Die SPD-Fraktion hat, nach der Berufung des (ehemaligen) Kölner Polizisten Andreas Kossiski als Obmann, zum zweiten Mal ein wenig sensibles Verhalten an den Tag gelegt und die Arbeit des Untersuchungsausschuss in der Öffentlichkeit damit belastet.

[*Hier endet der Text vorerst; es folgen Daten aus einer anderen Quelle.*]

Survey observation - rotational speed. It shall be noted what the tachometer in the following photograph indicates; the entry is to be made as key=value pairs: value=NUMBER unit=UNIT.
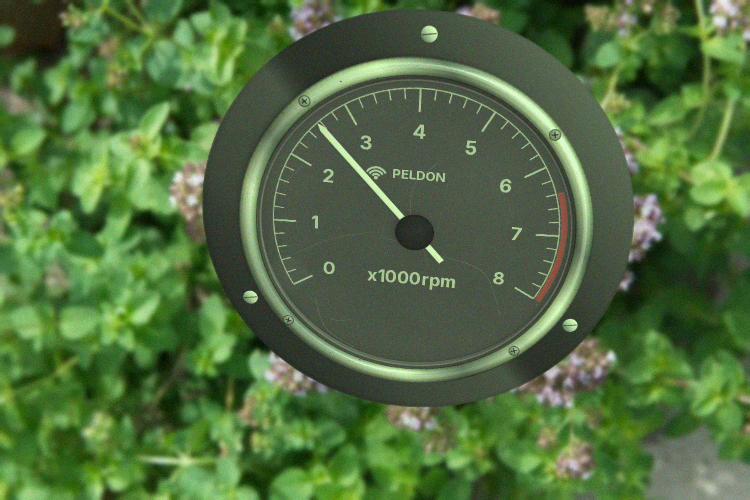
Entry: value=2600 unit=rpm
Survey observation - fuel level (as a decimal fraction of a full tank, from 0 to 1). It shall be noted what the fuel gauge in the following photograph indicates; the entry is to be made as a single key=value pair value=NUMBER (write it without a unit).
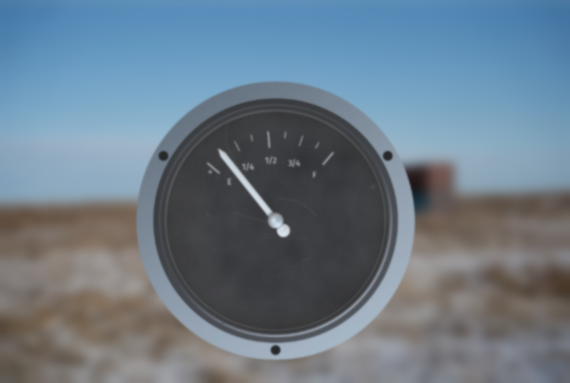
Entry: value=0.125
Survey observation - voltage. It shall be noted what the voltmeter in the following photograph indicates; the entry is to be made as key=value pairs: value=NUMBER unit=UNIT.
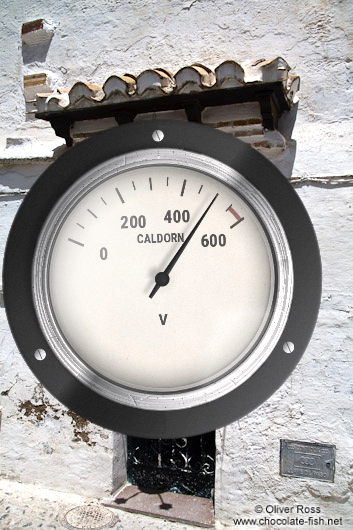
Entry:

Unabhängig von der Personalie Lüders ist es wichtig, dass der Untersuchungsausschuss endlich mit seiner Arbeit beginnt. Bislang wurden lediglich – durchaus interessante – Sachverständigen-Hearings durchgeführt. Der Ausschuss ist aber noch nicht in die Beweisaufnahme eingestiegen. Einem Bericht des WDR zufolge könnte noch einige Zeit vergehen, bis damit begonnen werden kann. Die Ausschussmitglieder können zurzeit noch keine als „Vertraulich“ oder „Geheim“ eingestuften Akten lesen, da der Landtag noch immer keinen geeigneten Raum zur Aufbewahrung dieses Materials geschaffen hat. Doch gerade diese Akten dürften relevant sein.